なりきるキミと乗っ取られたあたし

 あたしは音無花音だ。
 音無花音とそのツレの行動パターンを熟知している。
 あたしは彼女たちが登校してくるよりも早く学校へ来て、一階の女子トイレにひそんでいた。

 きのう起きたことを試してみるしかない。
 すっごく痛かったけど、これしか戻る方法が思いつかない。
 なんらかの強い衝撃で入れ替わりが起こってしまったんじゃないかと思っている。

 今朝はキリコママに起こされて、白がゆにシャケフレーク、じゃこ入り卵焼きを食べてきた。
 エネルギーをチャージしたからなのか、やる気でみなぎっている。
 ぜったいに体を取り戻して見せるんだから。

 いつものように大声で話す双葉の声が聞こえてきた。だんだんとこちらへ向かってきている。
 昇降口から二階へ上がる階段、その奥にトイレという配置だ。
 階段を上っていったらすぐにここから出ていかねばならない。
 上の方まで行ってしまったら危険だ。転がり落ちて骨折しかねない。
 二、三段くらいがちょうどいい衝撃なのだろう。

 あたしはその気配を感じ取ってトイレから出ていくと、すぐにあとを追った。
 双葉と友梨奈、そして中身がキリコの音無花音。
 中身がキリコとはいえ、三人の後ろ姿を見て安心する。
 キリコには彼女たちとの待ち合わせの時間と場所を伝えていたのだが、ちゃんといつも通りの行動を取ってくれたようだ。
 特に問題は起きてなさそう。

 三人は階段を上りかけていた。タイミング的にはちょうどいい。
 あたしは手を伸ばして音無花音をつかもうとした。
 だが、手をつかめそうにない。
 ならばと、肩にかけたバッグを引っ張ろうとしたときだった。

 パシンッと大きな音がして右手に大きな衝撃が走った。
「同じ手にはのらないよ」
 あたしの手をはたいたのは友梨奈だった。警戒されていたのだ。

「キリコ、マジでヤバい」そして双葉は鼻をつまんでいった。
「っていうか、湿布臭くてバレバレ」
 しまった。背中と腰が痛くて我慢できず、湿布を四枚も貼って寝たんだった。

 双葉はゲスい笑い方をすると、何事もなかったかのように友梨奈とふたりで音無花音をがっちりガードして階段を上っていった。
 ふたりがすっかり腰巾着になったように見えてくる。――いや、それどころか今回のハプニングで結束力が増したようだ。

 もう一度転がり落ちるという機会を失ってしまったあたしは、上から降り注いでくる声を聞いてることぐらいしかできなかった。
「そういうえば花音さー、スマホどうした?」
「ん?」
「全然返してこないじゃん」
「ああ、きのう雨に打たれたらさ、ちょっと調子悪くて」
「ウソ。災難続きじゃん」

 おかしい。音無花音のスマホはあたし自身が持っているはずだ。
 バッグから取り出して電源ボタンを押す。
 ――あ。充電切れだ。

 そういえば充電するのを忘れていた。キリコの部屋に充電器ってあっただろうか。机の上にもなかったし、ベッドのヘッドボードにも電気スタンドと小さなボックスティッシュが置いてあるだけだった。
 充電するだけなら百円ショップで売ってるようなものでも大丈夫かな。あ、だめだ。お金ない。

 音無家にどうにか帰らないと。でもキリコの協力なしには無理だ。玄関の鍵を持ってないし、誰かいても勝手には入れない。
 充電切れならスマホでキリコとこっそり連絡取れないし、取り巻き二人がいては直接話しかけるのも無理っぽい。学校が終わってから自宅前で待つよりほかはなさそう。

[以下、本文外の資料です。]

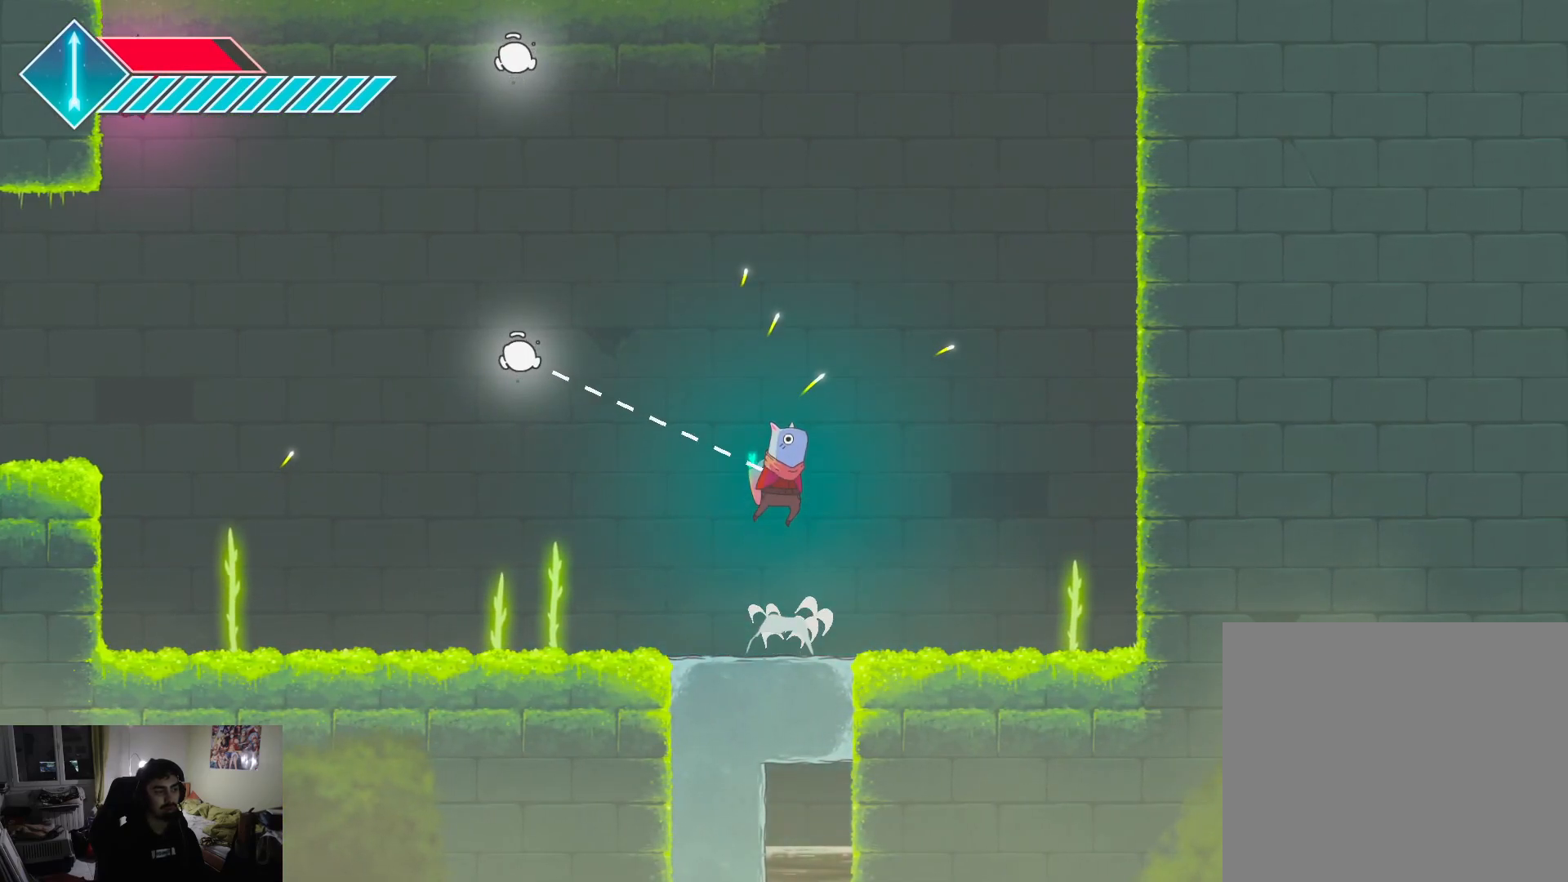
{"buttons": [], "left_stick": "down", "right_stick": "center", "events": [[117, "SQUARE", "down"], [250, "SQUARE", "up"]]}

 がっくりと肩を落として階段を上っていくと、三人の会話はまだ続いていた。
「立て続けに災難が起こるとかさ、なんか取り憑かれてるよ、それ」
「キリコだ、キリコに取り憑かれてる」
「やめてよ」
「逆にわら人形でキリコを呪いなよ」

 あたしたち、あんなに大声で騒いでいたんだ。客観的に見ると、たとえ自分のことを言われているのではなくてもうっとうしい。
 でも、あたしたちは半ば、わざとそうしているみたいなものだった。周りの子たちがそば耳立てて、「こいつをいじるのはありだ」というのを知らしめるために。
 みんな安心するのだ。ターゲットが自分ではないことに。そして、誰かがそうしてるなら、自分にも責任はないって。むしろ同調しておく方が無難だって。

 あたしはそっち側の人間じゃない。先導する方だ。
 なんのためにここまでやってきたんだ。
 キリコにその地位をゆずるためじゃない。